What this task involves: Pick out every line in the records that contains the word "value", treating uppercase and lowercase as different, and copy those lines.

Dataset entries
== Segment start ==

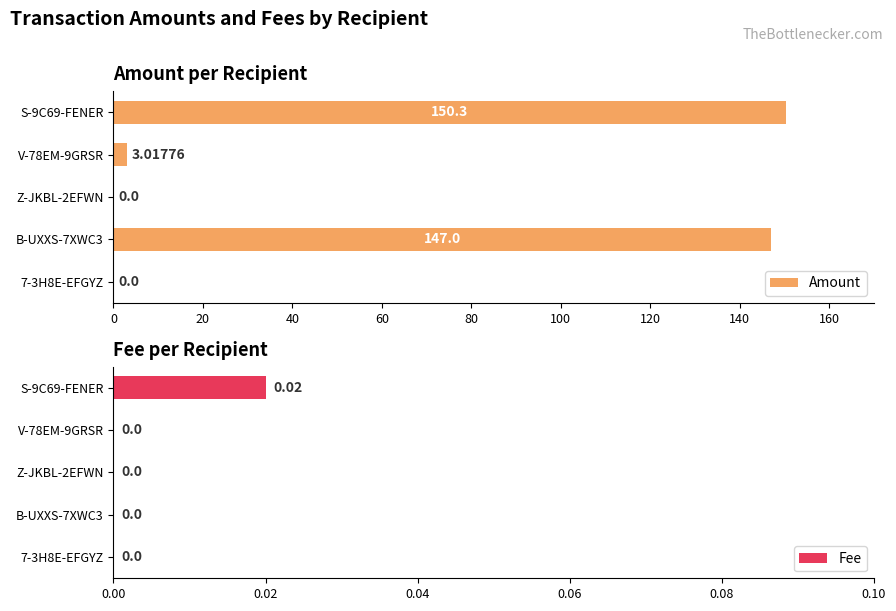

List the series in order of their overall mean, lowest first.

Fee, Amount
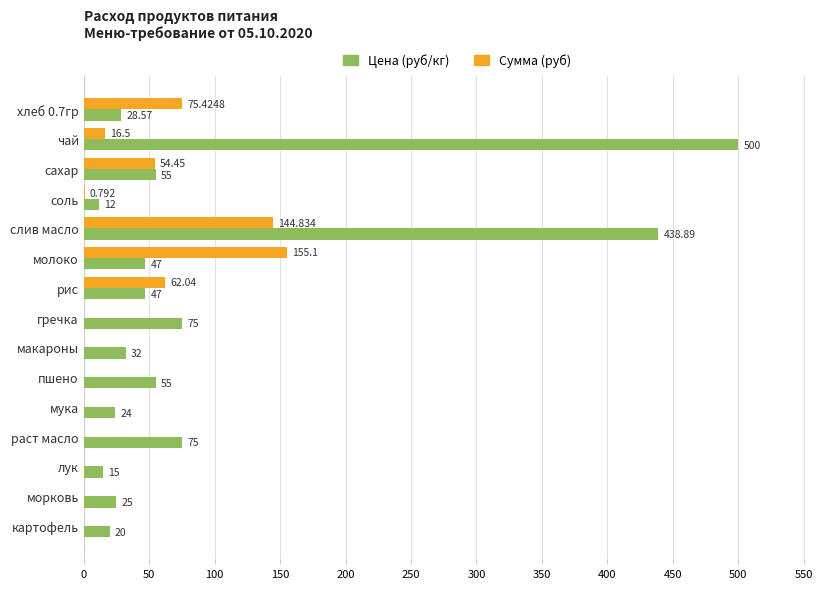

Which category has the highest value in the Сумма (руб) series?

молоко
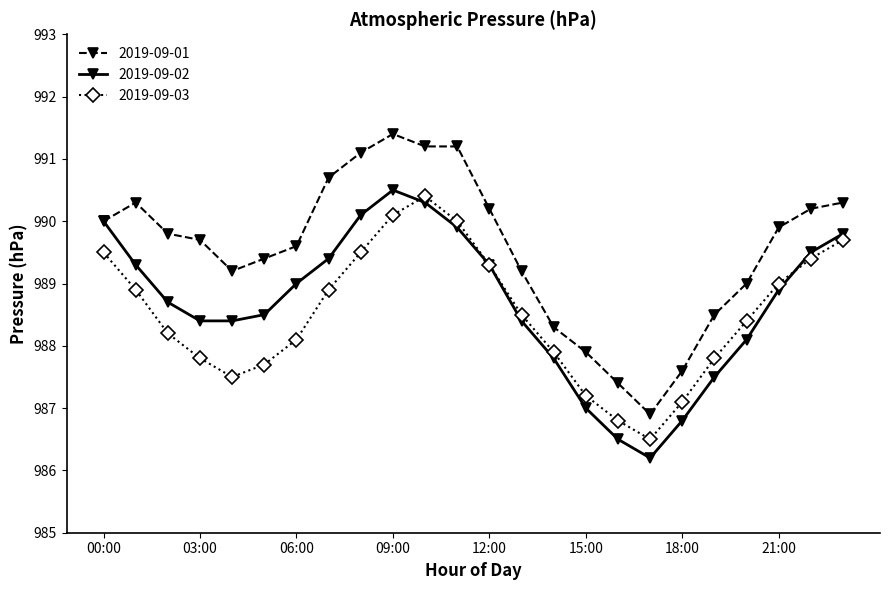

What is the value of the 2019-09-02 point at the 1st from the left?

990.0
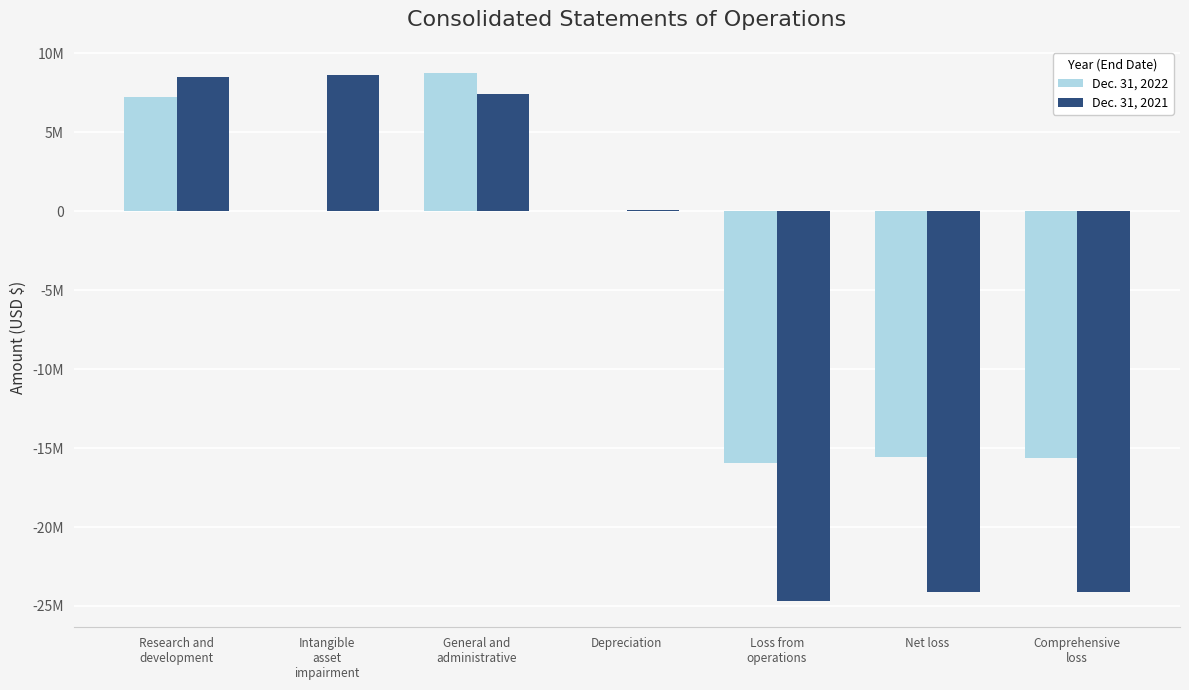

At which category is the sum across all series the highest?

General and
administrative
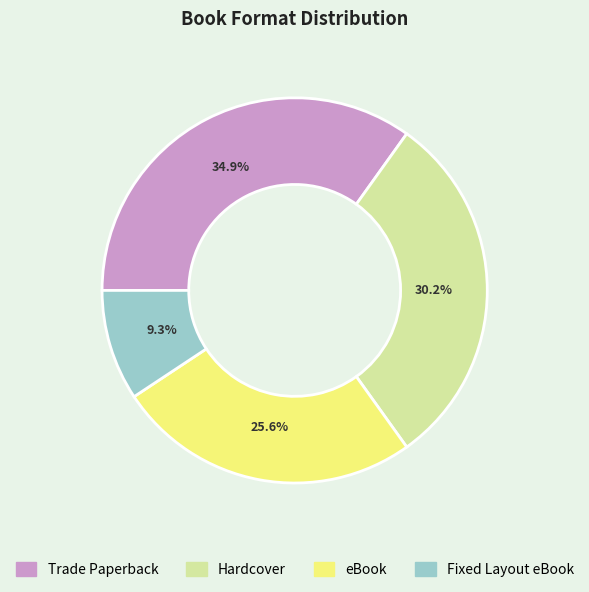

To the nearest percent, what is the combined percentage of Trade Paperback and Hardcover?

65%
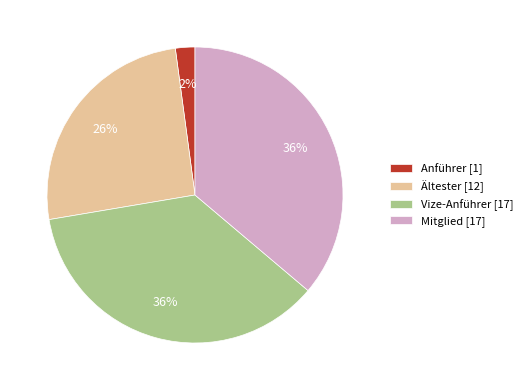

How many slices are in this pie chart?

4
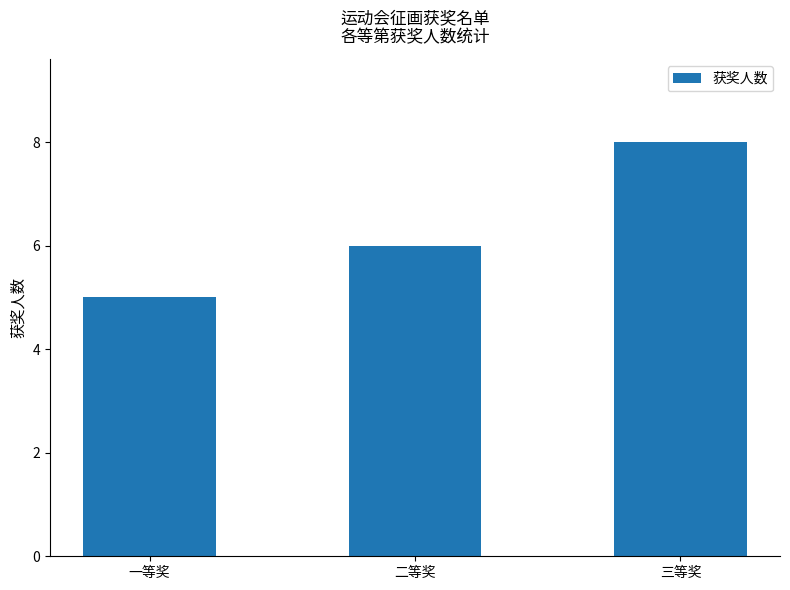

Rank the categories by value from lowest to highest.

一等奖, 二等奖, 三等奖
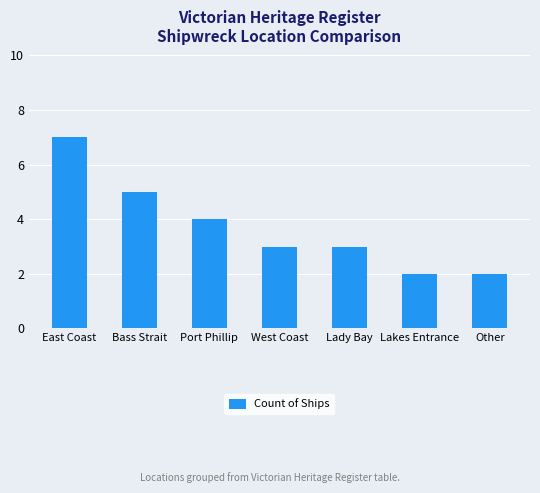

Which label corresponds to the largest value in the chart?

East Coast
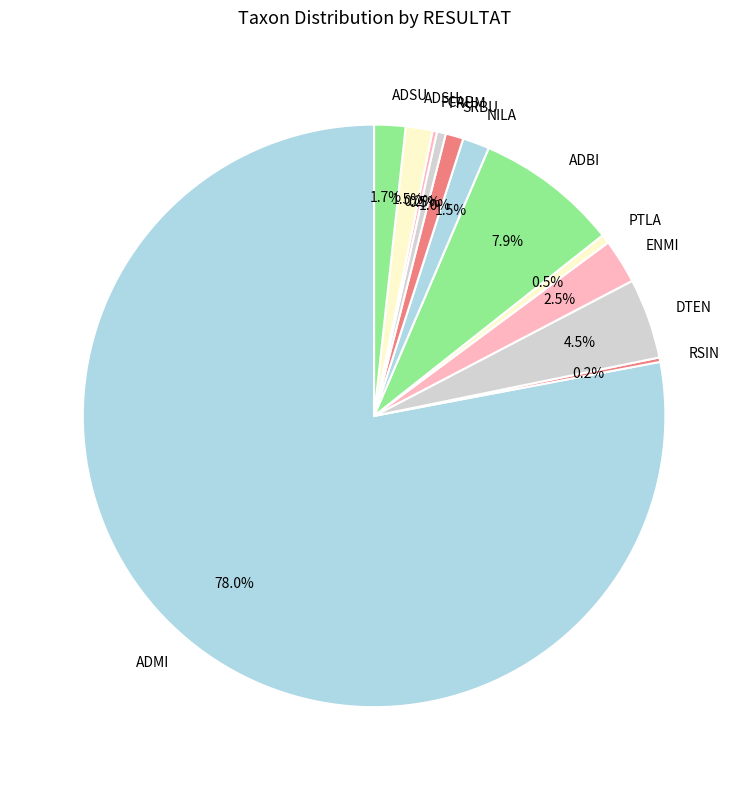

What is the ratio of the value at DTEN to the value at ADSU?

2.6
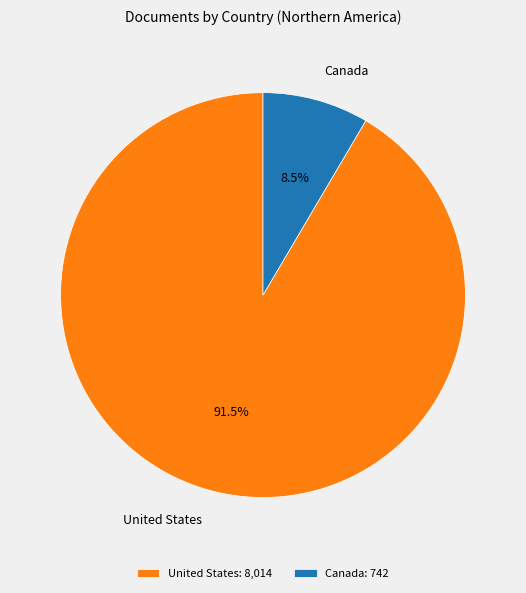

Which slice represents more than half of the pie?

United States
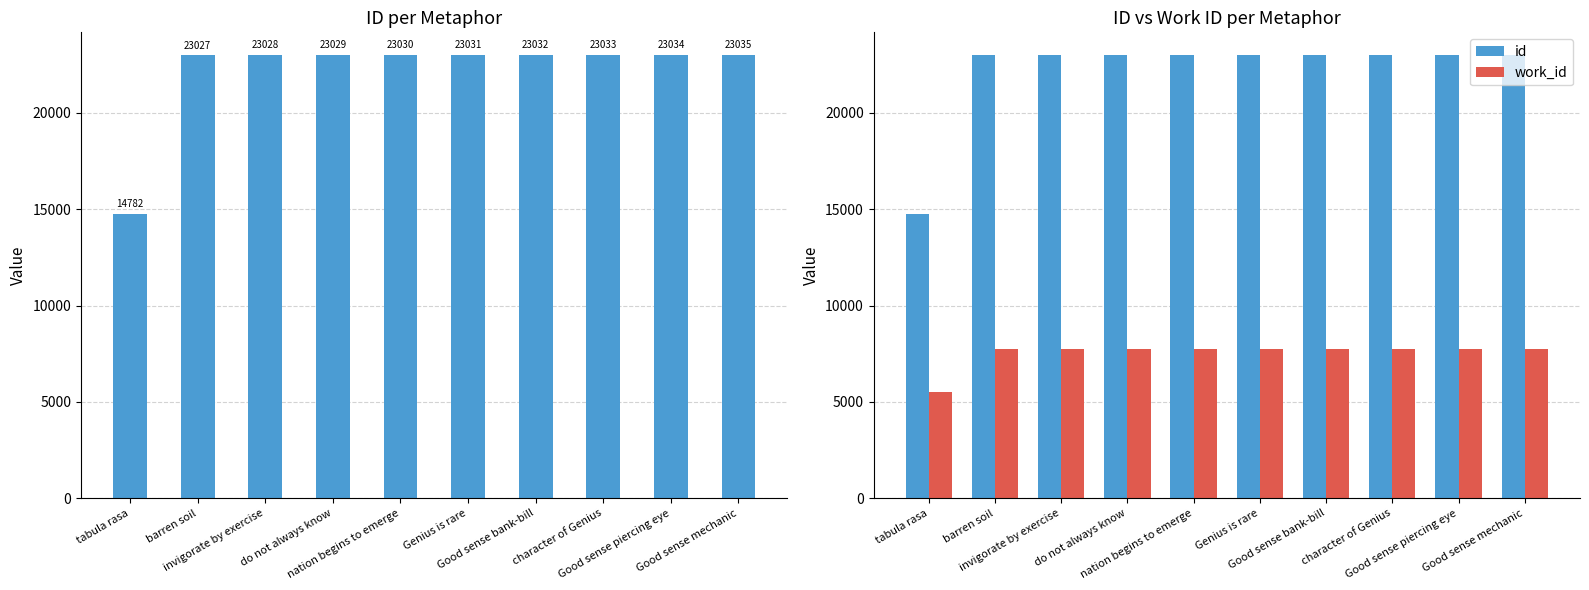

Which has a higher value, do not always know or invigorate by exercise?

do not always know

== Segment end ==

Final answer:
Which category has the highest value in the Сумма (руб) series?
What is the value of the 2019-09-02 point at the 1st from the left?
Rank the categories by value from lowest to highest.
Which label corresponds to the largest value in the chart?
What is the ratio of the value at DTEN to the value at ADSU?
Which has a higher value, do not always know or invigorate by exercise?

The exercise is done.